A Celiac Care Index Improves Care of Pediatric Patients Newly Diagnosed with Celiac Disease.

OBJECTIVES

To describe quality improvement efforts to reduce variability in the care of children diagnosed with celiac disease through use of an institutional patient registry and a chronic care index.

STUDY DESIGN

An institutional patient registry tracked rates of follow-up visits and repeat serologic testing. A Celiac Care Index that included anthropometrics, biopsy expectations, dietician consultation, and baseline laboratory evaluation was developed to standardize evaluation at diagnosis. Provider education sessions communicated expectations for this standard of care and order sets within the electronic medical record simplified test collection. Data was recorded and reviewed weekly and structured communications with providers were provided biweekly.

RESULTS

Adherence with follow-up expectations (77%-89% P = .03) and repeat serologic testing (50%-90% P < .0001) significantly increased during the study period.
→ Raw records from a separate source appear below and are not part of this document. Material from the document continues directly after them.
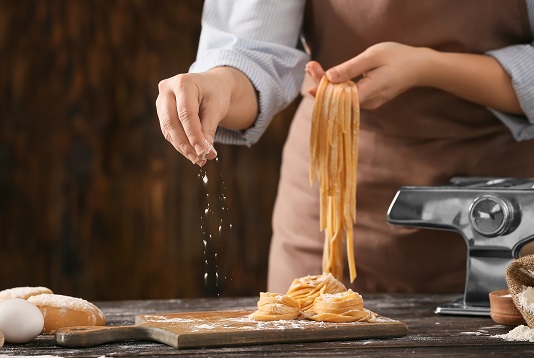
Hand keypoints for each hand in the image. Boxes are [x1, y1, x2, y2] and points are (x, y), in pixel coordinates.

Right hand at [156, 67, 257, 165]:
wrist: (211, 85)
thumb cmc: (215, 94)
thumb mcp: (217, 108)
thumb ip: (209, 129)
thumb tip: (205, 152)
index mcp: (183, 83)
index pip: (186, 113)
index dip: (193, 135)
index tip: (203, 151)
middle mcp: (167, 89)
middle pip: (172, 122)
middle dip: (185, 144)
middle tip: (198, 159)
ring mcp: (161, 101)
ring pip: (168, 129)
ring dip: (182, 147)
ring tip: (198, 159)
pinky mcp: (161, 112)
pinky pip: (168, 132)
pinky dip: (180, 144)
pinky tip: (192, 153)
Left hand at [307, 41, 521, 114]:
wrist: (421, 68)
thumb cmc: (399, 58)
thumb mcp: (373, 56)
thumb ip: (351, 68)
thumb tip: (329, 77)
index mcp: (369, 92)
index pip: (339, 97)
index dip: (323, 88)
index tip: (312, 73)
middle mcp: (368, 103)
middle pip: (338, 99)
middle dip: (321, 83)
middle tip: (310, 66)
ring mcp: (369, 103)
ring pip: (342, 98)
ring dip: (327, 85)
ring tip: (313, 68)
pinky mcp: (369, 100)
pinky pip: (348, 97)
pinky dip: (338, 87)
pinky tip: (328, 78)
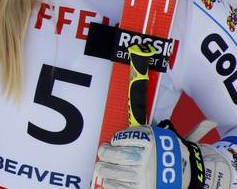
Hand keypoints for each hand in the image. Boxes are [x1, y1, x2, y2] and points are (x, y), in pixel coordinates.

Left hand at [94, 122, 235, 188]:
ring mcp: (140, 175)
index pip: (119, 138)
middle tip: (103, 153)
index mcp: (148, 141)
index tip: (114, 143)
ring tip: (103, 167)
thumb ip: (149, 128)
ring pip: (109, 171)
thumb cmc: (174, 156)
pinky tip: (111, 180)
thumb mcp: (165, 137)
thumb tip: (140, 114)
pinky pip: (115, 186)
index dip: (114, 141)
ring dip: (104, 169)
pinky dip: (110, 183)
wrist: (191, 178)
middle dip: (104, 154)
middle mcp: (143, 157)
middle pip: (110, 154)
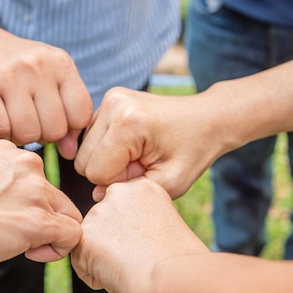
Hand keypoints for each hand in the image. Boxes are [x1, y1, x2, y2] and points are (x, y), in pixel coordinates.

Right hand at [0, 22, 92, 159]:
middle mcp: (37, 65)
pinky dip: (0, 133)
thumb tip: (71, 152)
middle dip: (43, 135)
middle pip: (55, 129)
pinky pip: (1, 130)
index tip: (52, 120)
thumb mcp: (48, 79)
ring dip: (20, 136)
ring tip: (13, 121)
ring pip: (28, 133)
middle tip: (30, 122)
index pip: (81, 114)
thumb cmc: (16, 67)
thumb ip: (66, 113)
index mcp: (60, 62)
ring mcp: (9, 74)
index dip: (69, 127)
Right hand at [0, 140, 82, 269]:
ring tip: (18, 246)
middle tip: (12, 236)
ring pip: (68, 216)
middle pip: (56, 197)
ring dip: (49, 235)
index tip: (4, 219)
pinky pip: (72, 236)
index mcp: (7, 151)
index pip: (37, 180)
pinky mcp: (38, 219)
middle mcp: (27, 163)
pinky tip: (30, 254)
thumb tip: (9, 209)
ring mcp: (34, 190)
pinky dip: (57, 250)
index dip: (26, 205)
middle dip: (42, 220)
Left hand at [70, 177, 207, 292]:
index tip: (150, 247)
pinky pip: (81, 262)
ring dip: (103, 258)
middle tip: (139, 260)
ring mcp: (98, 213)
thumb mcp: (164, 227)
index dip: (134, 234)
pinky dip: (95, 276)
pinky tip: (119, 277)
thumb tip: (122, 236)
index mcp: (143, 188)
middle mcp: (118, 193)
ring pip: (91, 241)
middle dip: (113, 243)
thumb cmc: (181, 265)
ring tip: (131, 269)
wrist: (174, 279)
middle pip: (104, 222)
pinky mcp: (84, 236)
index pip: (123, 209)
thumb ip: (140, 221)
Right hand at [74, 87, 222, 199]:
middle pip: (84, 160)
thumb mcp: (170, 182)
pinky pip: (91, 137)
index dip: (120, 181)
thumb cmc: (193, 151)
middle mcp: (113, 104)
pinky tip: (132, 144)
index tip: (146, 171)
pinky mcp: (108, 99)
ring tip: (139, 154)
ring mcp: (109, 98)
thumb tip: (96, 194)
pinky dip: (108, 147)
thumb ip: (130, 192)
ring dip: (108, 159)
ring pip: (84, 149)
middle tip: (142, 164)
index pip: (95, 172)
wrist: (208, 118)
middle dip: (111, 170)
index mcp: (128, 123)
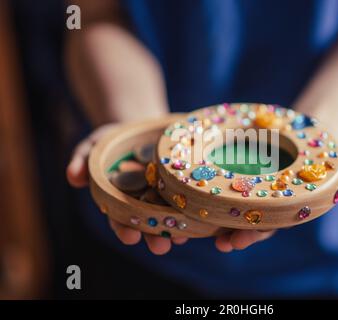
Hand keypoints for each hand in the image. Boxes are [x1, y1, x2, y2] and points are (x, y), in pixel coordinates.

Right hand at [66, 124, 274, 253]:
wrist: (144, 126)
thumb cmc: (116, 139)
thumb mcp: (95, 144)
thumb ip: (81, 160)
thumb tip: (71, 178)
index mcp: (123, 200)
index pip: (120, 218)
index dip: (123, 228)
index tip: (128, 236)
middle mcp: (145, 203)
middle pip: (149, 223)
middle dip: (154, 236)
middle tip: (161, 246)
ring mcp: (166, 196)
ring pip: (171, 217)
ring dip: (177, 229)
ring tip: (184, 237)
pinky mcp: (184, 186)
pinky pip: (190, 199)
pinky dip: (196, 209)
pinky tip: (204, 218)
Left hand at [66, 124, 337, 254]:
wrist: (319, 125)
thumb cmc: (331, 147)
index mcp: (285, 204)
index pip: (265, 224)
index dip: (250, 233)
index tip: (233, 240)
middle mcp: (265, 196)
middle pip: (240, 216)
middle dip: (225, 228)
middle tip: (205, 236)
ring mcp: (253, 181)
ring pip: (226, 199)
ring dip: (208, 209)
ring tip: (187, 218)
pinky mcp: (242, 162)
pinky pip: (222, 174)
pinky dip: (204, 181)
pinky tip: (184, 182)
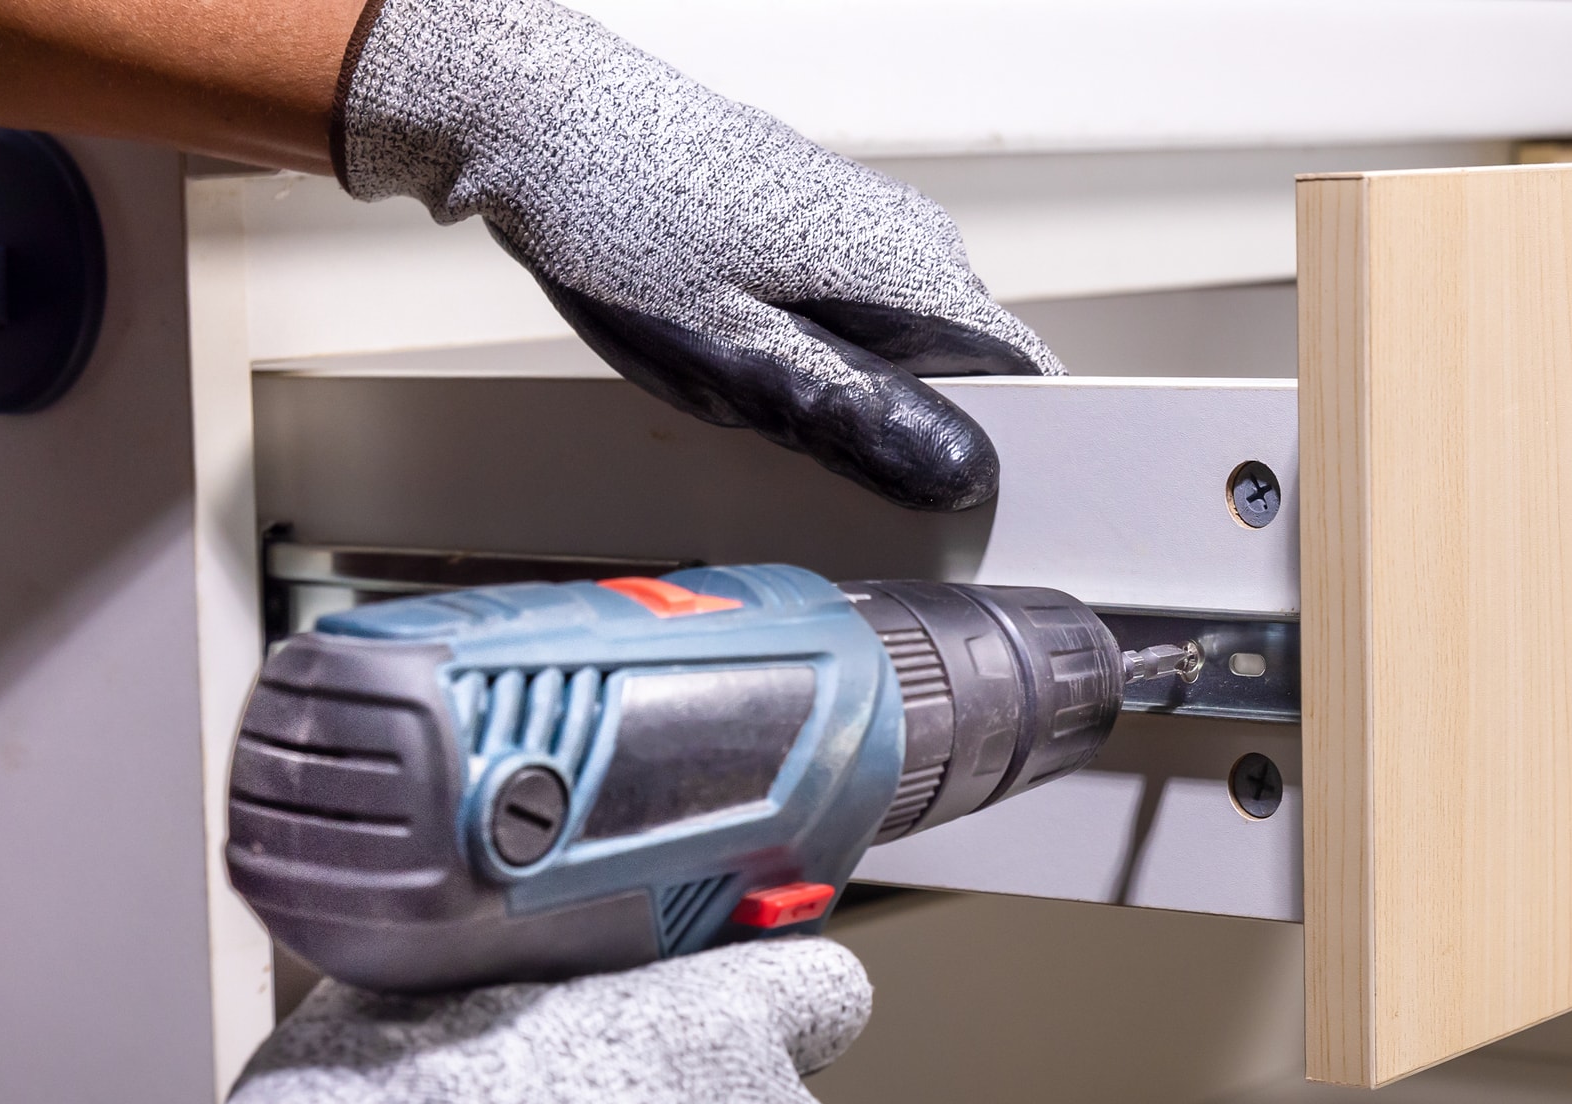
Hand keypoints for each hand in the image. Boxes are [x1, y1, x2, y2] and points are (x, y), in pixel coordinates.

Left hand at [335, 0, 1056, 510]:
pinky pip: (860, 314)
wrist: (540, 122)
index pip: (1031, 383)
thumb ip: (860, 421)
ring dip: (855, 395)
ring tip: (755, 396)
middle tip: (813, 462)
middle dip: (908, 434)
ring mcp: (871, 223)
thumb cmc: (622, 227)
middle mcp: (915, 239)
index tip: (958, 514)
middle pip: (967, 375)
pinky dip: (822, 353)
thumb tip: (965, 475)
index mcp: (916, 272)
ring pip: (906, 347)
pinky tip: (742, 355)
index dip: (1011, 460)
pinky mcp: (825, 220)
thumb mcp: (740, 358)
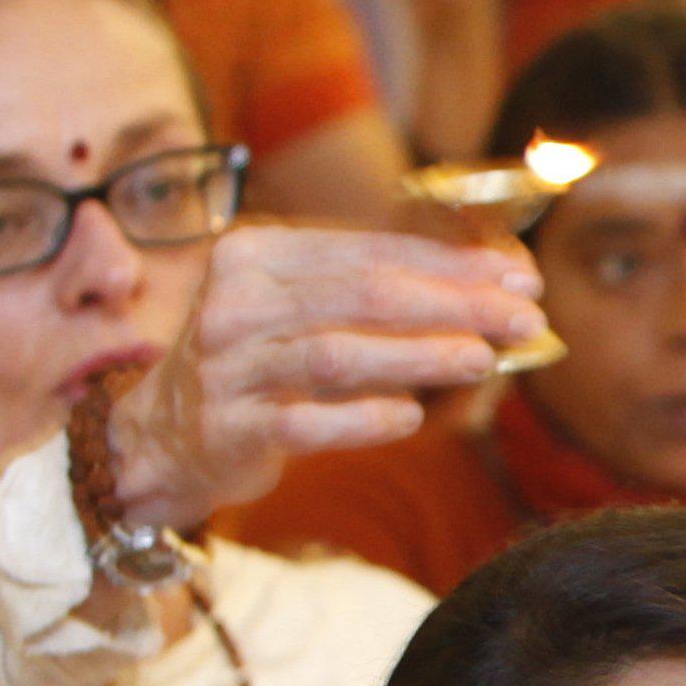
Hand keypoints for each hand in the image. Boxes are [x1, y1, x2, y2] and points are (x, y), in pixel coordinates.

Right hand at [94, 222, 540, 524]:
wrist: (160, 437)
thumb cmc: (258, 363)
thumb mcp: (298, 307)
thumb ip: (376, 291)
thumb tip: (491, 285)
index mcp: (256, 252)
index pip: (370, 249)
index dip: (451, 260)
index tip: (519, 273)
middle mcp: (236, 301)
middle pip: (364, 294)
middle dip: (454, 302)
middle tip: (524, 316)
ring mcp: (228, 367)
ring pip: (339, 353)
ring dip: (421, 354)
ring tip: (484, 358)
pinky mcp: (229, 429)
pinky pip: (306, 422)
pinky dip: (363, 418)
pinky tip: (412, 418)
Adherence with completion of the Celiac Care Index resulted in significant improvement in obtaining complete blood count (80%-98% P < .0001), iron (25%-78% P < .0001), ferritin (34%-80% P < .0001), alanine aminotransferase/aspartate aminotransferase (74%-96% P < .0001), thyroid-stimulating hormone (64%-90% P < .0001), vitamin D (36%-83% P < .0001), and hepatitis B immune status (30%-80% P < .0001). Iron deficiency demonstrated by low ferritin levels was common (41%) and a high rate of nonimmunity to hepatitis B (70%) was detected.

CONCLUSIONS

The Celiac Care Index improved adherence with published care recommendations and reduced variability in baseline evaluation at diagnosis. Laboratory test results indicate further studies are needed to evaluate these recommendations.